On l’aura compris Ennio Flaiano est un auteur peu enclin aux consolations. Il ne crée ni univers ni songes dans lesquels le lecteur pourrait s’évader ; non qu’il ne les désire, mais simplement parce qu’ils n’existent pas : « Il cherchait la vérité et lorsqu’il la trouva, il fut déçu, elle était horrible, déserte et il y faisait froid. » Le seul lieu où l’on peut écrire est « sa propre grotte », hors de laquelle il n’est « point de salut ». On croirait lire Lichtenberg, de Maistre, Kafka, Canetti. Les nombreux voyages qui marquent les étapes de ce journal, Paris et la France, Amsterdam et New York, Hong Kong, Bangkok, ne génèrent qu’ennui et mélancolie, tristesse, impuissance. Flaiano nous invite à « ne pas bouger », « ne pas avancer » : « Après chaque voyage, au cours duquel j’ai eu l’illusion de m’intéresser à quelque chose, de comprendre, de m’enrichir, je me rends compte que je me suis enfoncé d’un centimètre de plus dans les sables mouvants. Il ne faut plus bouger. » Dans ce monde caractérisé par la vitesse de circulation et le tourisme transocéanique, « Je pense à l’inverse que le journalisme et de manière plus générale la rapidité avec laquelle les informations inutiles et monstrueuses sont diffusées constituent le problème majeur de l’humanité en ce siècle. On sait tout sur tout. Quel ennui. Quelle tristesse. » Pour Ennio Flaiano, l’Italie laborieuse et étincelante des années 50-60, l’Italie du bien-être et du boom économique n’est qu’un lieu dégradé rendu plus insupportable encore par un climat de farce télévisuelle, par l’hypocrisie omniprésente, un certain aspect fêtard et « joueur de mandoline ». C’était avant l’ère du pitoyable Berlusconi. L’homo festivus de Philippe Muray n’est pas loin.

A l’instar de Leopardi et de l’acerbe clairvoyance d’un Ceronetti, Ennio Flaiano est un mal-pensant. Il s’oppose à la société, à ses mythes et modèles mensongers, à ce qui sent la démagogie, la consommation et la publicité. Il ne recherche pas de consensus et rame à contre-courant de la « majorité », du pouvoir, fort d’une distinction faite d’élégance et de désinvolture qui emprunte beaucoup à la sprezzatura** de Baldassare Castiglione (Livre du Courtisan) ainsi qu’à la philosophie du refus inspirée par Baltasar Gracián (L’Homme de cour) et du Bartleby de Melville célébrant la valeur du non comme dans l’extrait que nous proposons ici.
Jargon essentiel pour passer inaperçu en société n’est cependant pas seulement un recueil d’aphorismes, même s’il en contient beaucoup. Il entre plutôt dans la catégorie du recueil de fragments : feuilles volantes, passages de journal et de cahier. C’est un ample et libre réceptacle d’écrits divers, exempt de toute rigidité de genre. Ses correspondances en France seraient tout d’abord le Journal de Jules Renard (1887-1910), « écrivain que j’admire beaucoup et qui m’a souvent incité à écrire » (interview de Giullio Villa Santa, 1972), Mes inscriptions du surréaliste belge Louis Scutenaire (1945) et plus près de nous Fragments d’une forêt (2013) de Patrick Mauriès, lui-même grand admirateur de Flaiano.

__Consignes à suivre__.
(A) D'après le passage sur Ennio Flaiano, en quelle année a paru Mes inscriptions de Louis Scutenaire ?
(B) Recopiez, dans le passage sur Ennio Flaiano, la portion qui commence à « A l’instar de » et se termine à « nous proposons ici. ».

__Données fournies__.
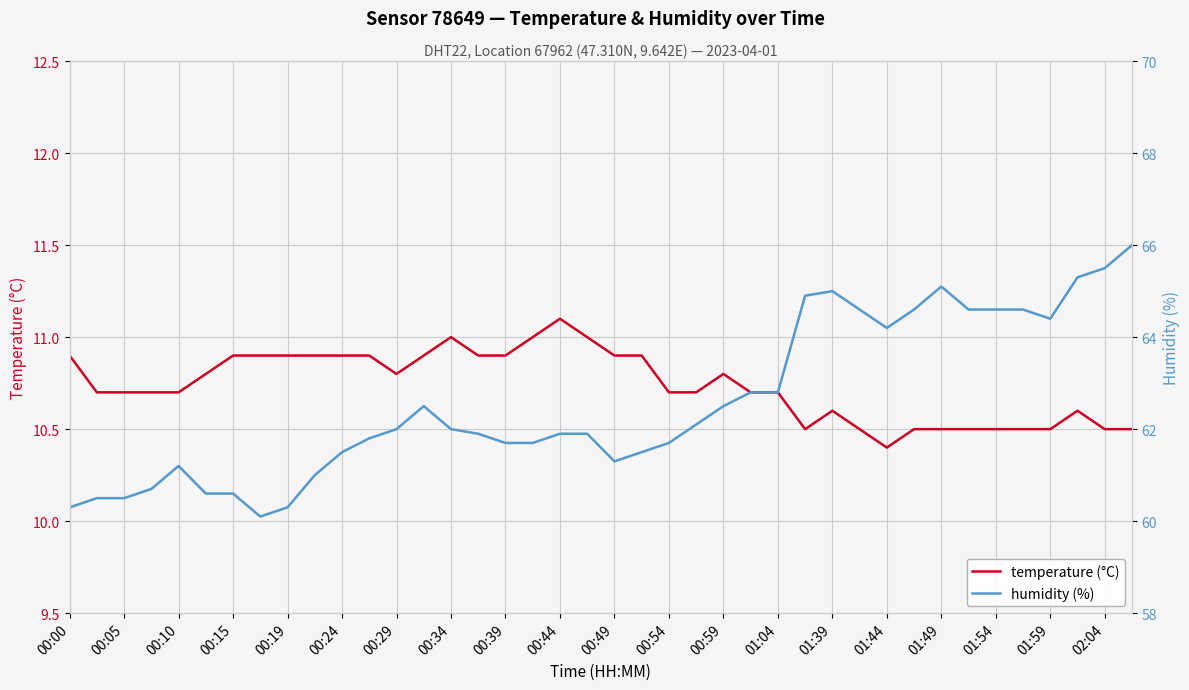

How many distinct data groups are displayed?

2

---

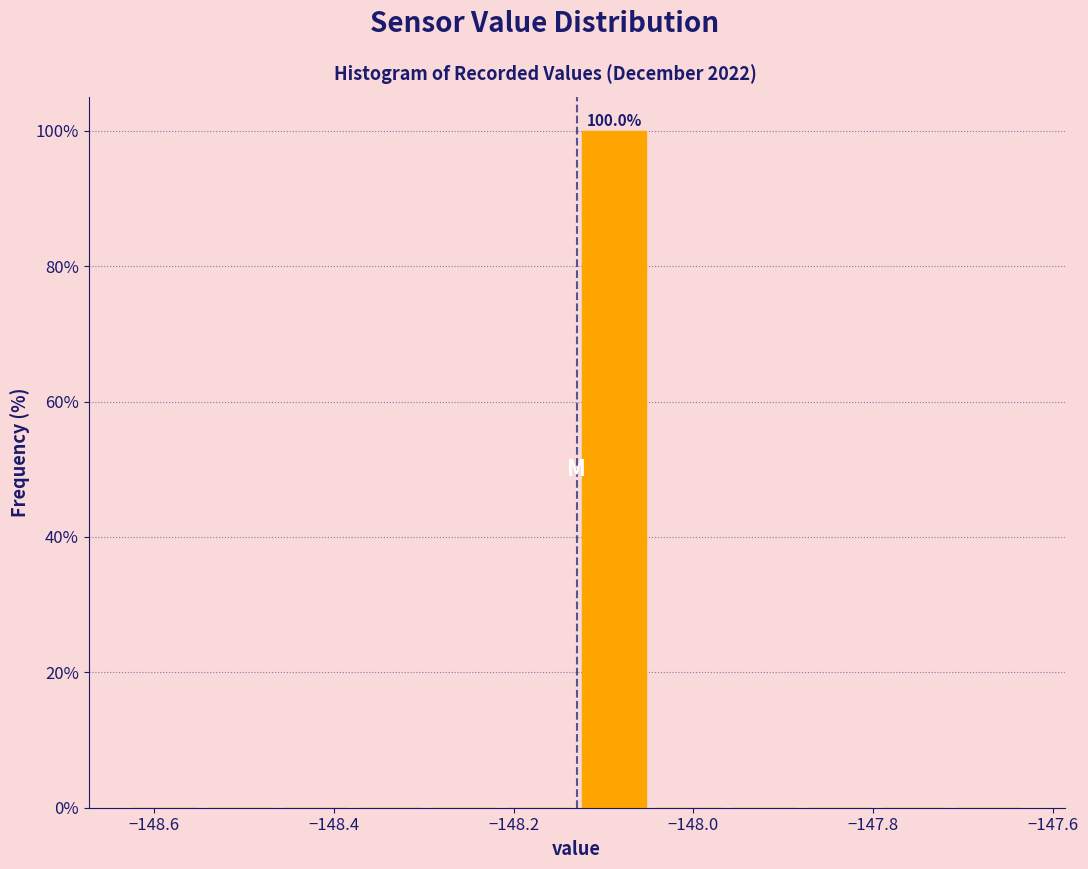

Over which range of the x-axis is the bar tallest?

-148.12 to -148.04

__Réponses__.
(A) En 1945.

(B)
A l’instar de Leopardi et de l’acerbe clairvoyance d’un Ceronetti, Ennio Flaiano est un mal-pensant. Il s’oppose à la société, à ses mythes et modèles mensongers, à ce qui sent la démagogie, la consommation et la publicité. Il ne recherche pas de consensus et rame à contre-courant de la « majorité », du pouvoir, fort d’une distinction faite d’élégance et de désinvolture qui emprunte beaucoup à la sprezzatura** de Baldassare Castiglione (Livre du Courtisan) ainsi qu’à la philosophie du refus inspirée par Baltasar Gracián (L’Homme de cour) et du Bartleby de Melville célébrant la valeur du non comme dans l’extrait que nous proposons ici.